Please reproduce the records, omitting nothing and changing nothing.

:: INFORMATION SHOWN

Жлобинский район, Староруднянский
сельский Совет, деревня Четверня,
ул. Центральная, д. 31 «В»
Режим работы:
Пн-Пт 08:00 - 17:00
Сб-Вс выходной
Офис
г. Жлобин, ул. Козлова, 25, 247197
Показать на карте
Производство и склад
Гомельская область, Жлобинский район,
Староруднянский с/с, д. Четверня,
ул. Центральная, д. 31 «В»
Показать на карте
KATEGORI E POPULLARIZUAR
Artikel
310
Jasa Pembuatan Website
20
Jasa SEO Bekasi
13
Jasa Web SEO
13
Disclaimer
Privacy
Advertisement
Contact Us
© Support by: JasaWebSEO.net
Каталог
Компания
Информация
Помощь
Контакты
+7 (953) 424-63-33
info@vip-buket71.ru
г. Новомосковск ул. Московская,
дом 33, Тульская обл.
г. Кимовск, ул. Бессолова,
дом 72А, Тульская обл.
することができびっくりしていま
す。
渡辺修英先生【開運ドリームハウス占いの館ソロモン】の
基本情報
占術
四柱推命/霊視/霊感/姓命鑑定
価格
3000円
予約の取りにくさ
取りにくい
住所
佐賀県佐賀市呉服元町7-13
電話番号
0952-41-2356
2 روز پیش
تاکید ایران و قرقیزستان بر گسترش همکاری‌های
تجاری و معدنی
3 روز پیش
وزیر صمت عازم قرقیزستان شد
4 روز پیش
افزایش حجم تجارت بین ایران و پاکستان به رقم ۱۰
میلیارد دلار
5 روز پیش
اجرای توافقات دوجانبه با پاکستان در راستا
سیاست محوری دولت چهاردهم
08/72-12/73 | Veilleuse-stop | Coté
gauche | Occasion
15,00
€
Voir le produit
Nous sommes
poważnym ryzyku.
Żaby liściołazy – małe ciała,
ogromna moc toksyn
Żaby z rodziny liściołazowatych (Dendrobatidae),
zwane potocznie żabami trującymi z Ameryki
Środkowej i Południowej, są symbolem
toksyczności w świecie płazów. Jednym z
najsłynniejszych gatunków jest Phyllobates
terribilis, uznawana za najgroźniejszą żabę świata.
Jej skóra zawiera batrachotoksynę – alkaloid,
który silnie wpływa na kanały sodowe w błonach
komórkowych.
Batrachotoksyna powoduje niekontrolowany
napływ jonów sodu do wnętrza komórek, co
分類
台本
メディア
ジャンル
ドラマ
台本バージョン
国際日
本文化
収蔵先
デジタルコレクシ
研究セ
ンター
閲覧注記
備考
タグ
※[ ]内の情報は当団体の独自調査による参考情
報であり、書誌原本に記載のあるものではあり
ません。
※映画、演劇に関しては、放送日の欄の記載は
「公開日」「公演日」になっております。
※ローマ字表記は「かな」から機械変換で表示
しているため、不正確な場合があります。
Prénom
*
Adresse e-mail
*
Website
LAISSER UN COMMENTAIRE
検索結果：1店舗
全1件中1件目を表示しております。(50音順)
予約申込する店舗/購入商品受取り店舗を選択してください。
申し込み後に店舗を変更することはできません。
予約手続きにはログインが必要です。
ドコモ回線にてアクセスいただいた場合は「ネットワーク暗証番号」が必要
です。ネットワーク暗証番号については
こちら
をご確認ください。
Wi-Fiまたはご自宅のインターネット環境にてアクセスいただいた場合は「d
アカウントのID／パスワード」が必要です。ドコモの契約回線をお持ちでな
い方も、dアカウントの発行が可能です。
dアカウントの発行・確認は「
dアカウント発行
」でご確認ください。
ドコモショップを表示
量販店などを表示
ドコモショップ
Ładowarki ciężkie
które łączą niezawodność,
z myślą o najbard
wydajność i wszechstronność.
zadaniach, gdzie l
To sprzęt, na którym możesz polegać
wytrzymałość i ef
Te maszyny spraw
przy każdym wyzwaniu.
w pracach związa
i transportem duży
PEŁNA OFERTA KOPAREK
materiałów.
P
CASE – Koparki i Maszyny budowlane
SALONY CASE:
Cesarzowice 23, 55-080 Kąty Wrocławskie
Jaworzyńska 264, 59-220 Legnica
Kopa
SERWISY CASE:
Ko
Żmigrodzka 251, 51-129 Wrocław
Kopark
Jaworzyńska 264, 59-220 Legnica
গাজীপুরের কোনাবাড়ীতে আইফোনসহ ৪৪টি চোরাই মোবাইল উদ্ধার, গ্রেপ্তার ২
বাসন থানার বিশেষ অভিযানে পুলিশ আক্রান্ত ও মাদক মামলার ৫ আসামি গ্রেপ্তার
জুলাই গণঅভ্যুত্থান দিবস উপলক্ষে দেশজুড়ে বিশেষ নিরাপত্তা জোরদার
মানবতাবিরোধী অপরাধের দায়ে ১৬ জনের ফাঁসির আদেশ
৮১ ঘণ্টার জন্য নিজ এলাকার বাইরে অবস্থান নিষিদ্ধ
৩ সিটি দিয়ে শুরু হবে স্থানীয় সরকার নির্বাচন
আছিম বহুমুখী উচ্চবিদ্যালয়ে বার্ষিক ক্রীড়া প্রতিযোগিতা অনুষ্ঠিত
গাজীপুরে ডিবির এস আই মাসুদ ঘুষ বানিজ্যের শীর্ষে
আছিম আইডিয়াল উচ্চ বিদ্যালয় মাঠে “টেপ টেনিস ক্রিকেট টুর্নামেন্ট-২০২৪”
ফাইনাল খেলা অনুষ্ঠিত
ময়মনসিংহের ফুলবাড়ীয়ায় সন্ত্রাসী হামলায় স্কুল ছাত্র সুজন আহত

::::

▸ **TASK SOLUTION**
Жлобинский район, Староруднянский
сельский Совет, деревня Четверня,
ул. Центральная, д. 31 «В»
Режим работы:
Пн-Пт 08:00 - 17:00
Сб-Вс выходной
Офис
г. Жлобин, ул. Козлова, 25, 247197
Показать на карте
Производство и склад
Гомельская область, Жлобинский район,
Староруднянский с/с, д. Четверня,
ул. Центральная, д. 31 «В»
Показать на карте
KATEGORI E POPULLARIZUAR
Artikel
310
Jasa Pembuatan Website
20
Jasa SEO Bekasi
13
Jasa Web SEO
13
Disclaimer
Privacy
Advertisement
Contact Us
© Support by: JasaWebSEO.net
Каталог
Компания
Информация
Помощь
Контакты
+7 (953) 424-63-33
info@vip-buket71.ru
г. Новомосковск ул. Московская,
дом 33, Тульская обл.
г. Кимовск, ул. Бессолова,
дом 72А, Тульская обл.
することができびっくりしていま
す。
渡辺修英先生【開運ドリームハウス占いの館ソロモン】の
基本情報
占術
四柱推命/霊視/霊感/姓命鑑定
価格
3000円
予約の取りにくさ
取りにくい
住所
佐賀県佐賀市呉服元町7-13
電話番号
0952-41-2356
2 روز پیش
تاکید ایران و قرقیزستان بر گسترش همکاری‌های
تجاری و معدنی
3 روز پیش
وزیر صمت عازم قرقیزستان شد
4 روز پیش
افزایش حجم تجارت بین ایران و پاکستان به رقم ۱۰
میلیارد دلار
5 روز پیش
اجرای توافقات دوجانبه با پاکستان در راستا
سیاست محوری دولت چهاردهم
08/72-12/73 | Veilleuse-stop | Coté
gauche | Occasion
15,00
€
Voir le produit
Nous sommes
poważnym ryzyku.
Żaby liściołazy – małe ciała,
ogromna moc toksyn
Żaby z rodziny liściołazowatych (Dendrobatidae),
zwane potocznie żabami trującymi z Ameryki
Środkowej i Południowej, są symbolem
toksyczności w świecie płazów. Jednym z
najsłynniejszych gatunków jest Phyllobates
terribilis, uznawana za najgroźniejszą żabę świata.
Jej skóra zawiera batrachotoksynę – alkaloid,
który silnie wpływa na kanały sodowe w błonach
komórkowych.
Batrachotoksyna powoduje niekontrolowany
napływ jonów sodu do wnętrza komórek, co
分類
台本
メディア
ジャンル
ドラマ
台本バージョン
国際日
本文化
収蔵先
デジタルコレクシ
研究セ
ンター
閲覧注記
備考
タグ
※[ ]内の情報は当団体の独自調査による参考情
報であり、書誌原本に記載のあるものではあり
ません。
※映画、演劇に関しては、放送日の欄の記載は
「公開日」「公演日」になっております。
※ローマ字表記は「かな」から機械変換で表示
しているため、不正確な場合があります。
Prénom
*
Adresse e-mail
*
Website
LAISSER UN COMMENTAIRE
検索結果：1店舗
全1件中1件目を表示しております。(50音順)
予約申込する店舗/購入商品受取り店舗を選択してください。
申し込み後に店舗を変更することはできません。
予約手続きにはログインが必要です。
ドコモ回線にてアクセスいただいた場合は「ネットワーク暗証番号」が必要
です。ネットワーク暗証番号については
こちら
をご確認ください。
Wi-Fiまたはご自宅のインターネット環境にてアクセスいただいた場合は「d
アカウントのID／パスワード」が必要です。ドコモの契約回線をお持ちでな
い方も、dアカウントの発行が可能です。
dアカウントの発行・確認は「
dアカウント発行
」でご確認ください。
ドコモショップを表示
量販店などを表示
ドコモショップ
Ładowarki ciężkie
które łączą niezawodność,
z myślą o najbard
wydajność i wszechstronność.
zadaniach, gdzie l
To sprzęt, na którym możesz polegać
wytrzymałość i ef
Te maszyny spraw
przy każdym wyzwaniu.
w pracach związa
i transportem duży
PEŁNA OFERTA KOPAREK
materiałów.
P
CASE – Koparki i Maszyny budowlane
SALONY CASE:
Cesarzowice 23, 55-080 Kąty Wrocławskie
Jaworzyńska 264, 59-220 Legnica
Kopa
SERWISY CASE:
Ko
Żmigrodzka 251, 51-129 Wrocław
Kopark
Jaworzyńska 264, 59-220 Legnica
গাজীপুরের কোনাবাড়ীতে আইফোনসহ ৪৪টি চোরাই মোবাইল উদ্ধার, গ্রেপ্তার ২
বাসন থানার বিশেষ অভিযানে পুলিশ আক্রান্ত ও মাদক মামলার ৫ আসামি গ্রেপ্তার
জুলাই গণঅভ্যুত্থান দিবস উপলক্ষে দেশজুড়ে বিশেষ নিরাপত্তা জোরদার
মানবতাবিরোধী অপরাধের দায়ে ১৬ জনের ফাঁসির আদেশ
৮১ ঘণ্টার জন্য নিজ এলাকার বাইরে অবস্থান নিষিদ্ধ
৩ সিটি দিয়ে শুরু হবে স্থানীয় সরকার নির্বাচন
আছিম বহুমুখী উচ্চবিদ্যালয়ে বার্ষিক ক্রীড়া প্রতিযোগিতা অনুষ্ঠিত
গাজীপুরে ডিবির এস আই মাসুদ ঘুষ বানিজ্যের শীর্ষে
আছিম আইডিয়াল উচ্চ বিদ্যালয় মাঠে “টেপ টেনিস ক্রিকেট টুর্নামেন্ট-২০২৪”
ফাইনাল খেলা অনুষ্ঠিত
ময়মনসিংহের ফুলবাড়ীয়ায় সন্ত্রাসী হামলায় স্কুল ছাত্র সুজন আহত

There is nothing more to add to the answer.